DOUTRINAS HISTÓRICAS SOBRE JESUS



Para os espíritas, todos os seres humanos estão para sempre em caminhada evolutiva em direção ao nosso Deus Pai e Mãe, do qual procedemos e para o qual, um dia, retornaremos. Realmente, Deus não faz acepção de pessoas.
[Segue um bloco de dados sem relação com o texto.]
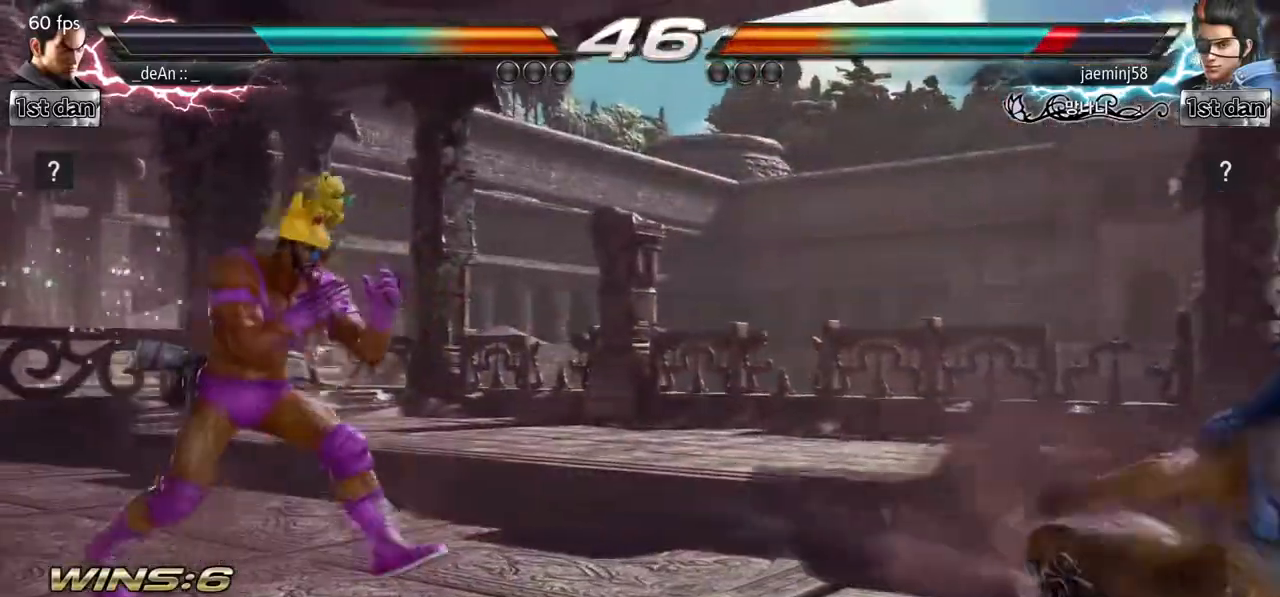
{"dt_ms": 500, "buttons": [], "left_stick": "right", "events": [[117, "left_stick", "center"], [167, "left_stick", "left"], [300, "left_stick", "center"], [367, "left_stick", "right"], [450, "left_stick", "center"], [500, "left_stick", "right"]]}
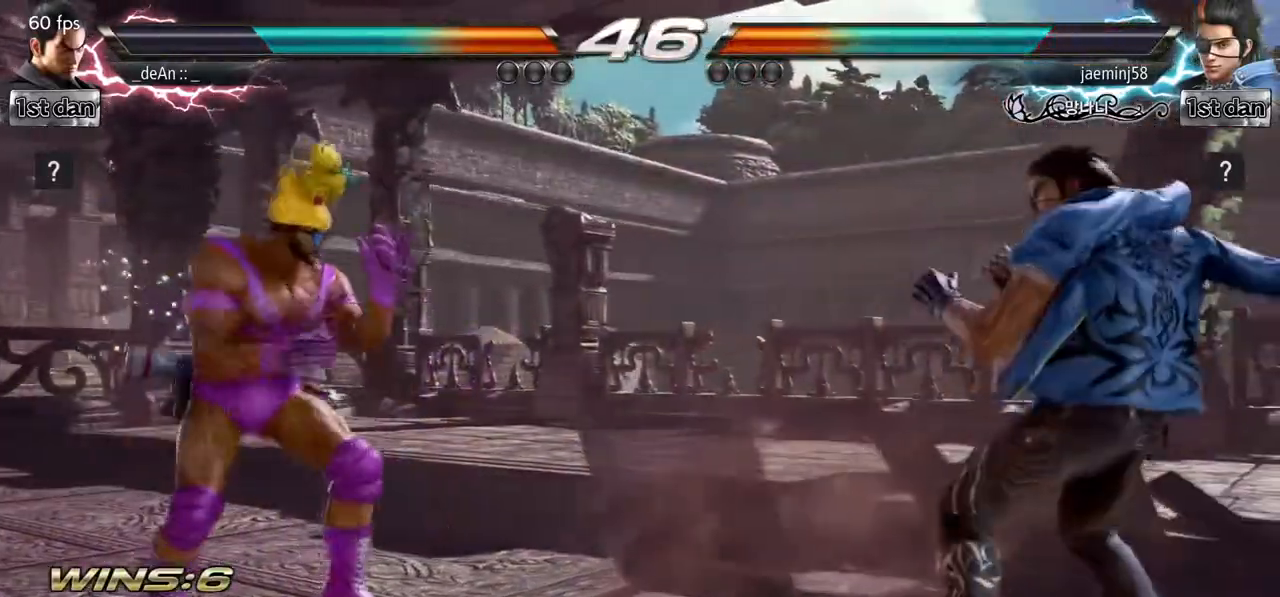
{"dt_ms": 500, "buttons": [], "left_stick": "center", "events": [[117, "TRIANGLE", "down"], [267, "TRIANGLE", "up"], [300, "left_stick", "center"]]}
Quando o Concílio Ecumênico de Niceia (no ano 325) decretou que Jesus é também Deus, o que é contra o ensino Dele próprio, pois Ele sempre se declarou apenas Filho de Deus e jamais Deus, a Teologia Cristã começou a entrar em crise, da qual não sairá enquanto não a reformar. Como não se podia negar que o Nazareno é também um ser humano, o arcebispo e teólogo sírio Nestório, patriarca de Constantinopla, concluiu que Jesus tinha, então, duas pessoas, uma divina e outra humana. Mas o Concílio Ecumênico de Éfeso, no ano 431, decretou o dogma de que Jesus é só Pessoa Divina. E foi criado também o de “Maria Mãe de Deus” (“Theotokos”), acrescentado ao texto da Ave Maria bíblica do Anjo Gabriel, e que foi, assim, transformado na oração da Ave Maria. E esse concílio criou também o Dogma do Pecado Original.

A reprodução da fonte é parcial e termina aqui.